Het hof verenigt zich met de beschikking waarvan beroep en de gronden waarop deze berust.
Het hof acht voldoende ernstige bezwaren aanwezig gelet op de situatie waarin de verdachte is aangetroffen in de gangkast van een woning, in welke woning een grote hoeveelheid verdovende middelen is gevonden. De verdachte heeft voor zijn aanwezigheid daar geen verklaring gegeven.
Als gronden voor de voorlopige hechtenis neemt het hof het vluchtgevaar aan nu de verdachte niet beschikt over een bekend adres en blijkens het proces-verbaal van 4 maart 2017 mogelijk gebruik maakt van meerdere identiteiten. Gelet op de hoeveelheid aangetroffen verdovende middelen, is er aanleiding voor de verdenking dat de verdachte een rol heeft gespeeld bij de professionele en grootschalige handel in drugs. In een dergelijk geval, en bij het ontbreken van gegevens over een reguliere inkomstenbron van de verdachte, is de vrees gerechtvaardigd dat de verdachte bij vrijlating opnieuw zich daarmee bezig zal houden en aldus een gevaar vormt voor de gezondheid of veiligheid van personen. De recidivegrond wordt daarom gehandhaafd.
Met betrekking tot het door de verdachte mondeling gedane verzoek tot schorsing van de voorlopige hechtenis geldt dat dit verzoek moet worden afgewezen, omdat het belang dat de verdachte heeft bij zijn invrijheidstelling niet opweegt tegen de gewichtige redenen van maatschappelijke veiligheid die in het bevel tot zijn gevangenhouding zijn aangewezen, welke ook thans nog grond geven tot voortduring van zijn vrijheidsbeneming.
13/701375-17

De beslissing

Het hof:
WIJST AF het beroep tegen de bestreden beschikking.
WIJST AF het verzoek tot schorsing van de voorlopige hechtenis.

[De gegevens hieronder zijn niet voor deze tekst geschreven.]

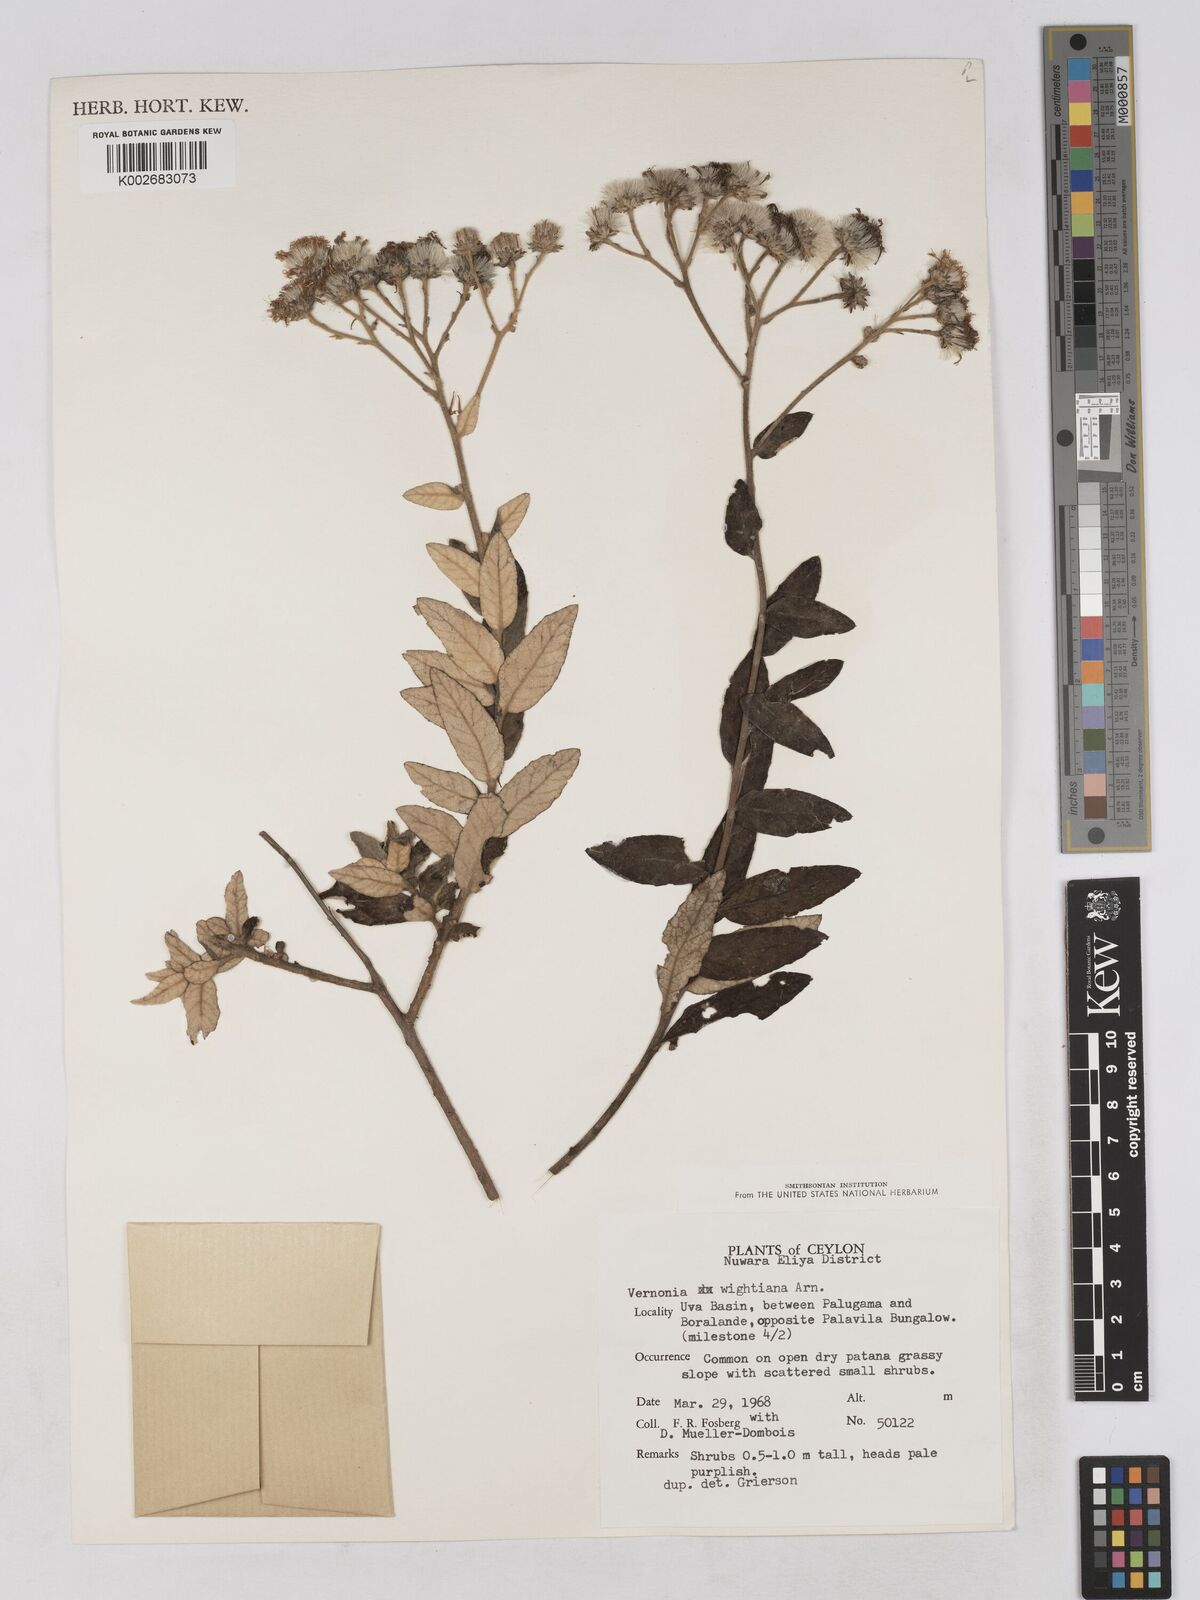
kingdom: Plantae
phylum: Tracheophyta
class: Magnoliopsida
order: Asterales
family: Asteraceae
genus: Uniyala
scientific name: Uniyala wightiana
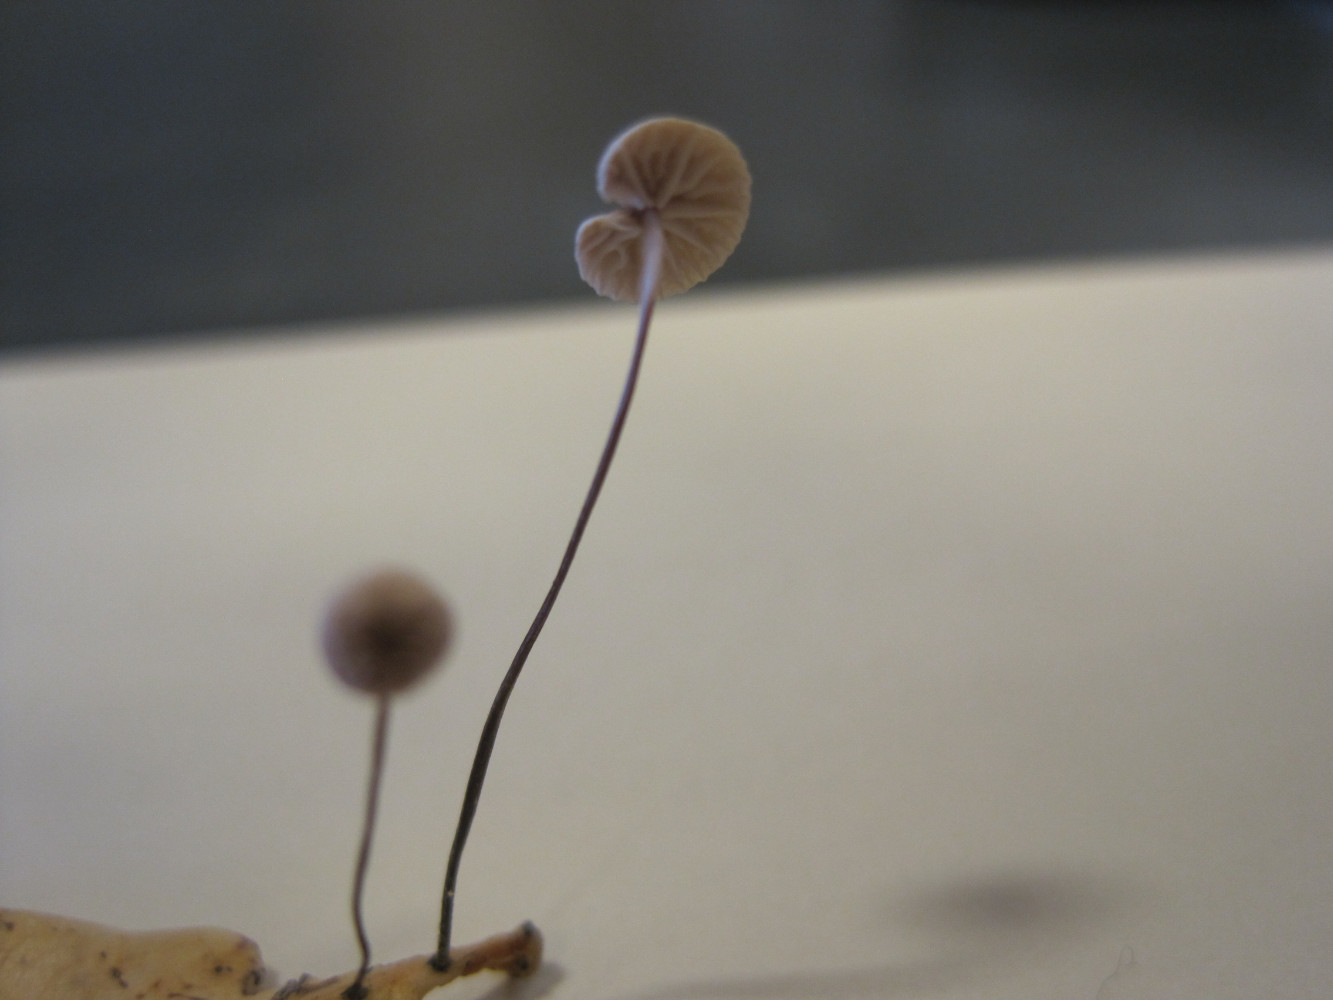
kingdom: Fungi
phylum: Basidiomycota
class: Agaricomycetes
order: Agaricales
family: Omphalotaceae
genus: Collybiopsis
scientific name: Collybiopsis quercophila
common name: egeblads-bruskhat
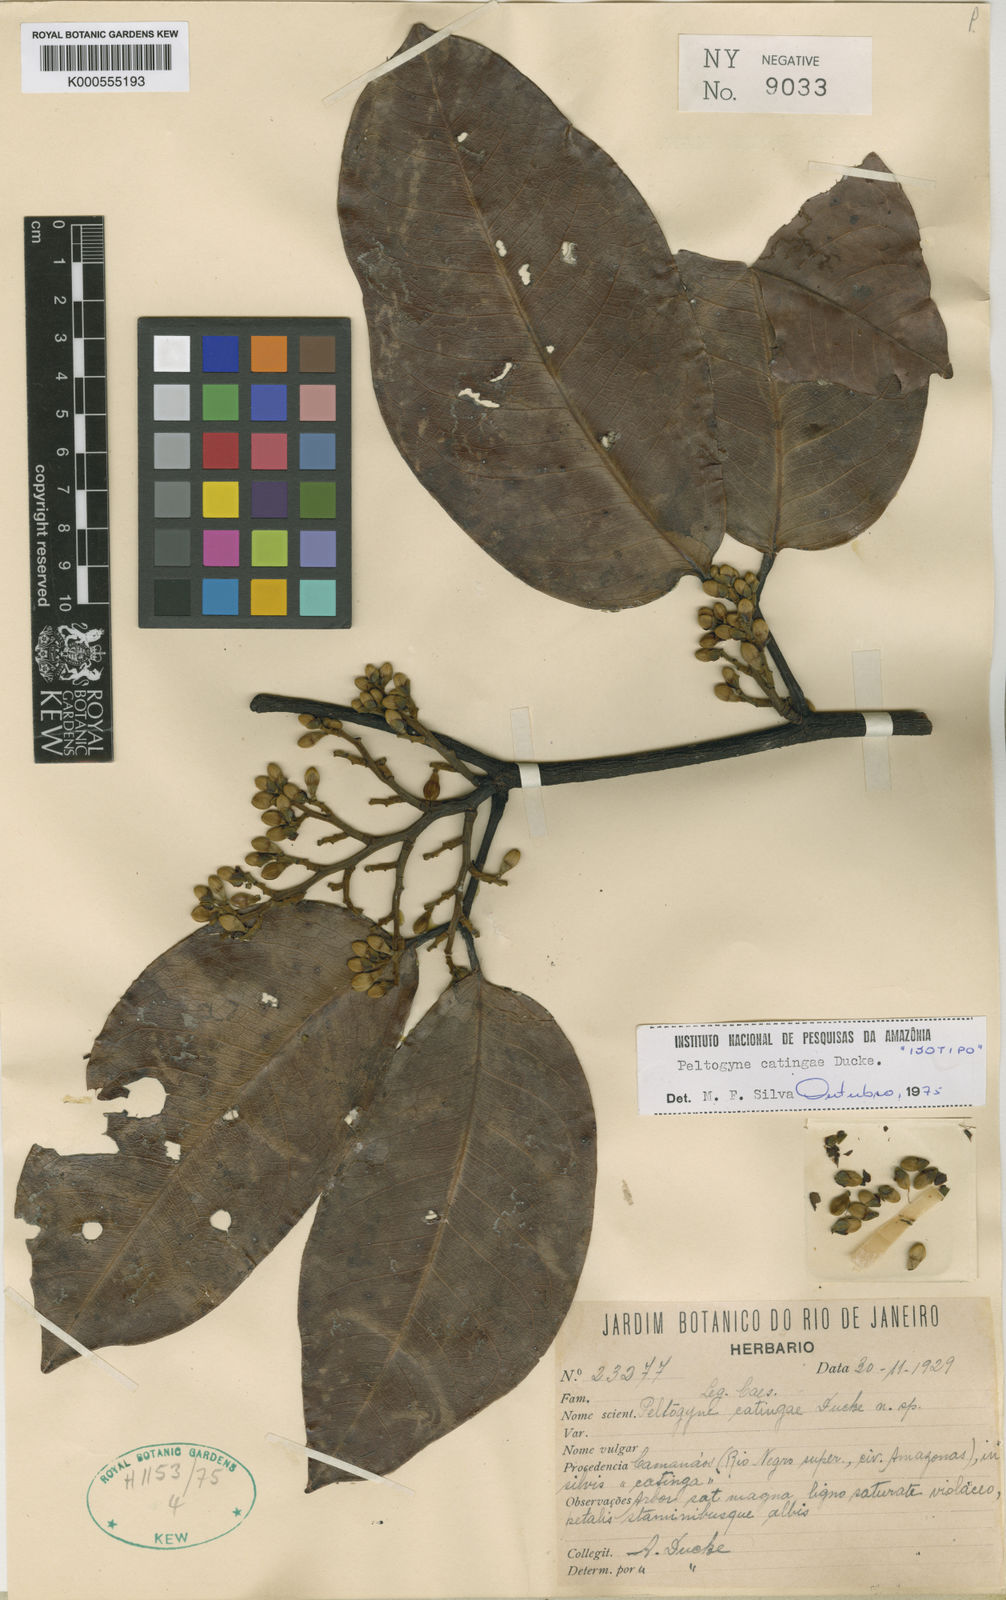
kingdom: Plantae
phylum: Tracheophyta
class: Magnoliopsida
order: Fabales
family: Fabaceae
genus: Peltogyne
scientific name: Peltogyne catingae
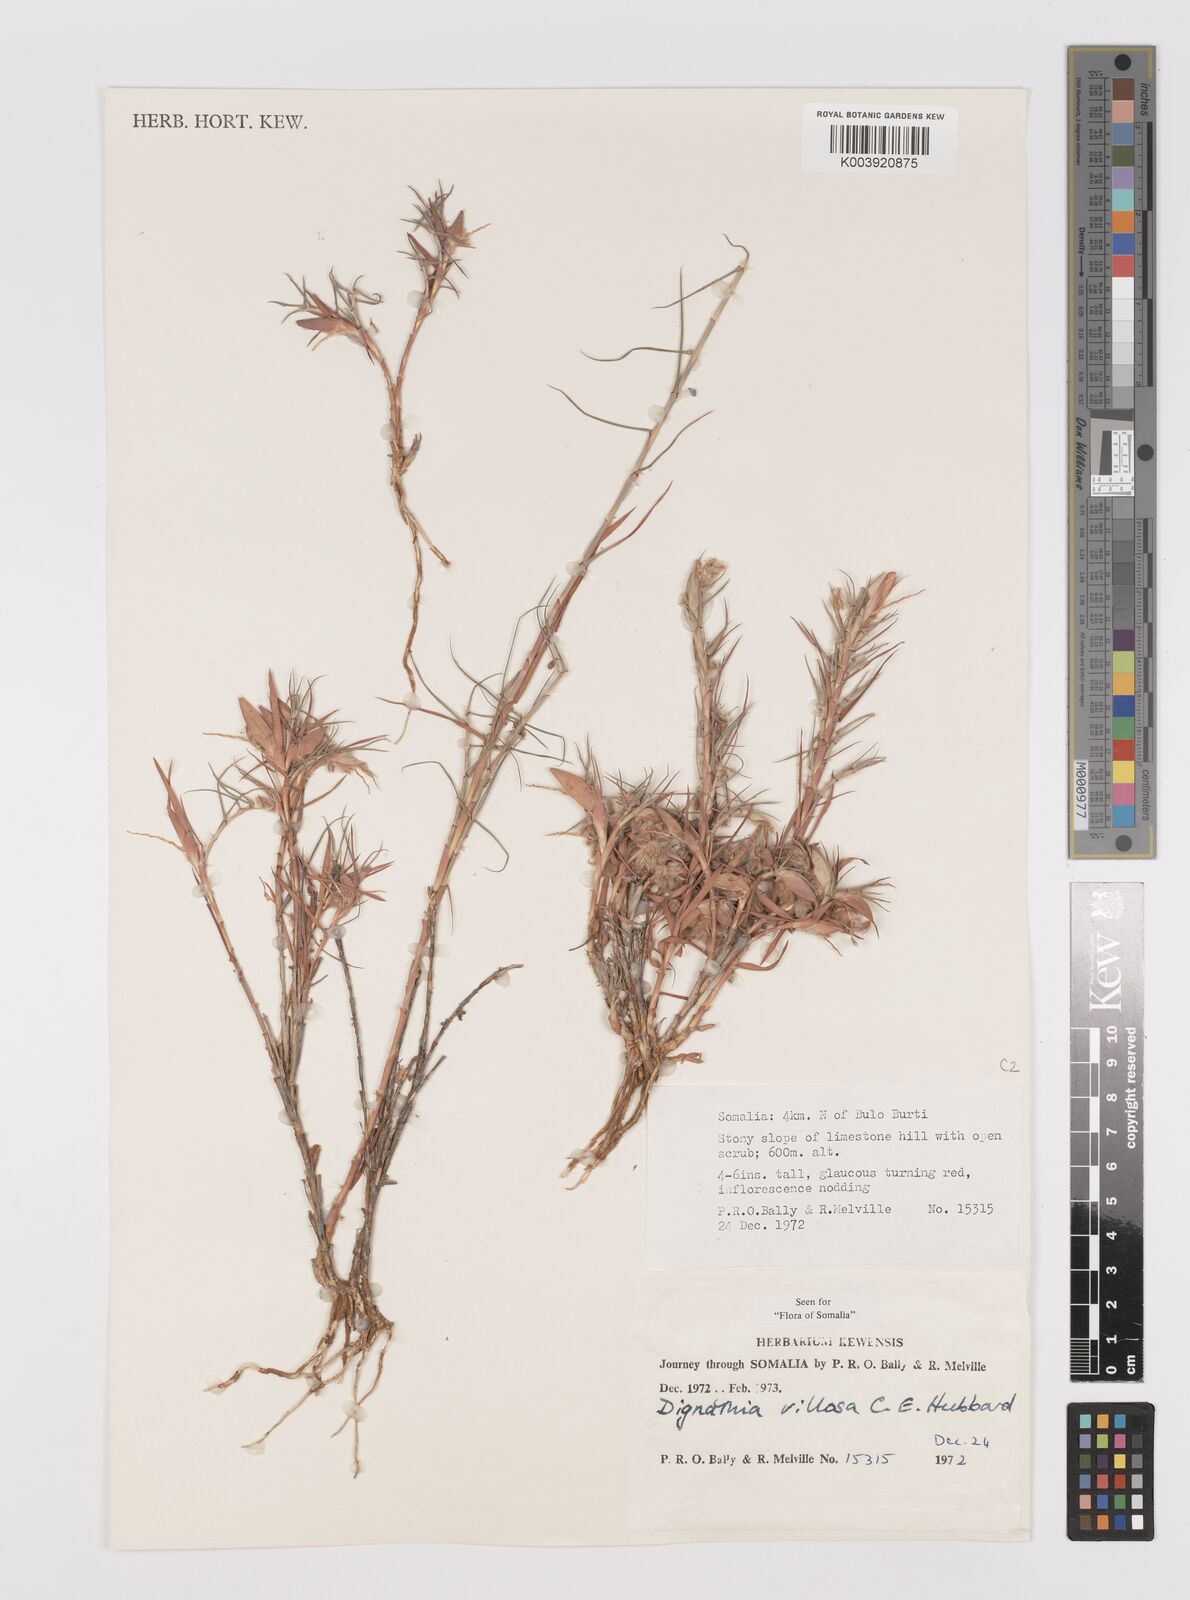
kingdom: Plantae
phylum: Tracheophyta
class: Liliopsida
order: Poales
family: Poaceae
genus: Dignathia
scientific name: Dignathia villosa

Deze beschikking is gegeven op 12 april 2017 in raadkamer van dit hof door
mr. I.M.H. van Asperen de Boer - Delescen, voorzitter,
mrs. G.M. Boekhoudt en A. van Holten, raadsheren,
in tegenwoordigheid van mr. D. Boessenkool als griffier.
De advocaat-generaal bij dit gerechtshof brengt vorenstaande beschikking ter kennis van de verdachte.